All this time I had been working steadily on the Spectator and growing there in influence. On each Saturday and Sunday I wrote two articles that always appeared; indeed, now I could control their position, for one day Hutton had taken me downstairs and introduced me to Meredith Townsend, his partner, saying that in the holidays, when he (Hutton) was away, he'd be glad if Townsend would use me in his (Hutton's) place.

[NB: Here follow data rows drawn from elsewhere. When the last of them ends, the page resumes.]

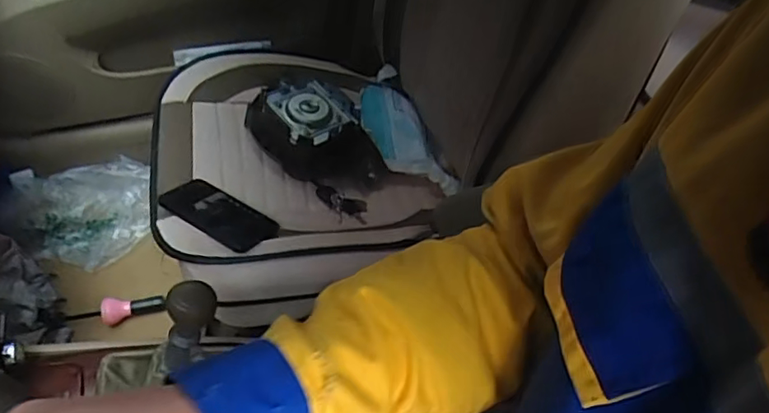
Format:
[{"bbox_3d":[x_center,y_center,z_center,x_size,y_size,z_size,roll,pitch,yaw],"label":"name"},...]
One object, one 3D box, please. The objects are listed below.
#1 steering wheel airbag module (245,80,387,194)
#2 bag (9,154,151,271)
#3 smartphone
[{"bbox_3d":[-0.113,-0.120,0.908,0.184,0.095,0.205,-19,49,-18],"label":"steering wheel airbag module"},{"bbox_3d":[-0.602,0.018,1.101,0.263,0.089,0.215,-6,46,-5],"label":"bag"},{"bbox_3d":[-0.226,0.009,0.771,0.163,0.010,0.077,27,44,18],"label":"smartphone"}]

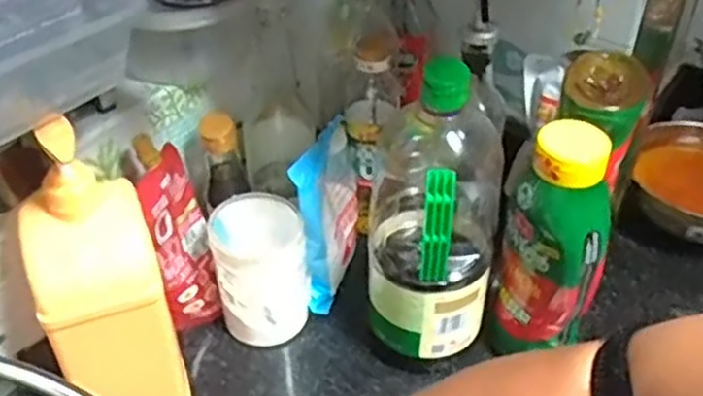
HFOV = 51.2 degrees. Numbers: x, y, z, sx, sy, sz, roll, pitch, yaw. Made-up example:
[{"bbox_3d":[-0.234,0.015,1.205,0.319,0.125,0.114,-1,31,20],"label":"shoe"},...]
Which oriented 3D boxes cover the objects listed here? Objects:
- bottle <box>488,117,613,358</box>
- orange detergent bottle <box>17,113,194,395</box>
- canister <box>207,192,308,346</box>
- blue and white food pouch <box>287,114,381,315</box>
[{"bbox_3d":[0.163,0.046,0.603,0.070,0.217,0.057,1,40,3],"label":"bottle"},{"bbox_3d":[-0.187,0.081,0.560,0.085,0.275,0.078,-20,44,-21],"label":"orange detergent bottle"},{"bbox_3d":[-0.085,0.070,0.691,0.081,0.123,0.084,-1,40,0],"label":"canister"},{"bbox_3d":[-0.012,0.006,0.733,0.046,0.171,0.138,11,42,14],"label":"blue and white food pouch"}]

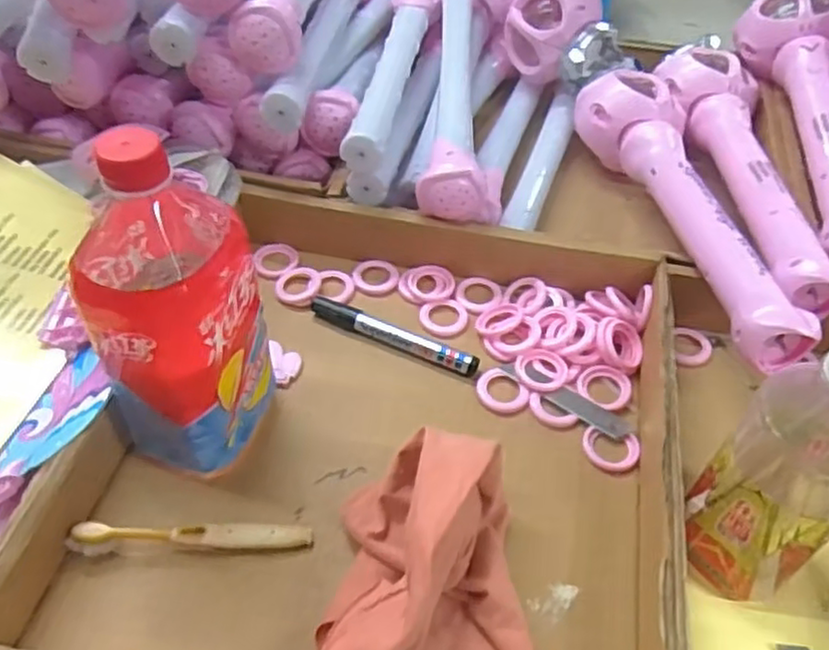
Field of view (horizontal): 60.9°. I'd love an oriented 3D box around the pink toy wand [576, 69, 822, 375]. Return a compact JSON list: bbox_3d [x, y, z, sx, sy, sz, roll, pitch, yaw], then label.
[{"bbox_3d":[0.203,-0.098,0.560,0.086,0.063,0.343,-2,50,-3],"label":"pink toy wand"}]

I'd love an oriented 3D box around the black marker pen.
[{"bbox_3d":[-0.017,0.007,0.534,0.137,0.012,0.018,23,53,16],"label":"black marker pen"}]

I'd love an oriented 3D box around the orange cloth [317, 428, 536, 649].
[{"bbox_3d":[0.015,0.135,0.372,0.114,0.085,0.148,9,50,5],"label":"orange cloth"}]

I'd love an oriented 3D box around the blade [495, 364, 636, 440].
[{"bbox_3d":[0.106,0.050,0.496,0.100,0.004,0.018,31,55,22],"label":"blade"}]

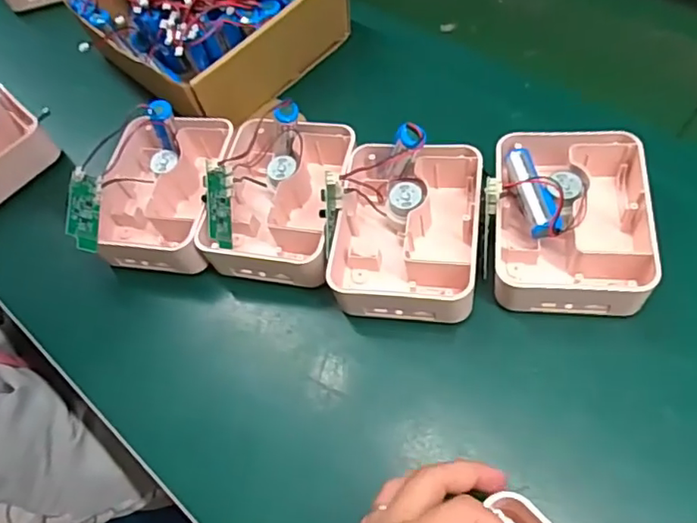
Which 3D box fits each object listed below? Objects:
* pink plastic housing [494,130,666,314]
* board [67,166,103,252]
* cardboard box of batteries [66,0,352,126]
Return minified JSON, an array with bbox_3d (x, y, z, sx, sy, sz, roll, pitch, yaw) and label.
[{"bbox_3d":[0.154,-0.031,0.403,0.101,0.036,0.132,0,58,12],"label":"pink plastic housing"},{"bbox_3d":[-0.201,-0.040,0.442,0.024,0.008,0.067,16,52,-38],"label":"board"},{"bbox_3d":[-0.134,-0.238,0.551,0.206,0.080,0.178,37,69,24],"label":"cardboard box of batteries"}]

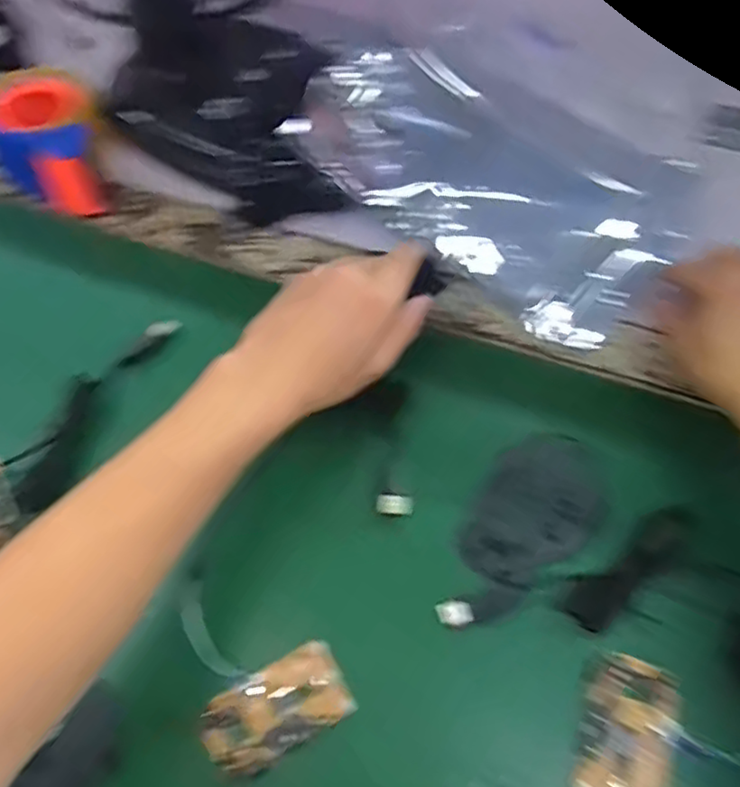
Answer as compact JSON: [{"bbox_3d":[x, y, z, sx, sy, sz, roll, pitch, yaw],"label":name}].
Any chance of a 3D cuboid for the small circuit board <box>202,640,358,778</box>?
[{"bbox_3d":[-0.054,0.184,0.388,0.083,0.010,0.048,-29,67,-11],"label":"small circuit board"}]

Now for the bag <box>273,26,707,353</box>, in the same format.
[{"bbox_3d":[0.106,-0.190,0.535,0.299,0.098,0.183,35,69,19],"label":"bag"}]

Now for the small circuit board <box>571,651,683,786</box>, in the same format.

"He knows half a dozen languages," said Hutton, "and he corrects proofs as carefully as a born reader." Townsend assured me of his interest, and while Hutton was away I got a good deal of editorial work to do on the Spectator and came to know Townsend intimately. In many respects he was the complement of Hutton. He had spent many years in the East and knew China fairly well. As Hutton was profoundly religious, so Townsend cared chiefly for success. Hutton believed with all his soul and mind that mankind was growing in goodness and grace to some divine fulfilment. Townsend was certain that "man in the loomp was bad," as Tennyson's Northern Farmer had it, and must come to a bad end. But the two men together fairly filled the English ideal at once sentimental and practical, and so the paper came to power and influence and wealth, notwithstanding the fact that save for a smattering of French, neither editor knew anything of modern Europe or America, nor of modern art and literature. I was really needed by them, and had I started with them a year or two sooner, or continued a year or two longer, I might have brought it to a partnership and the paper to a wider success. But when Hutton wanted to know if twenty-five pounds would satisfy me for the extra editorial work I had done, I smiled and assured him his good word was all I wanted and that I was fully paid with the six pounds a week I made from my articles. I knew how to win, if I didn't know when I would win. However, my chance came, as always, at the last moment.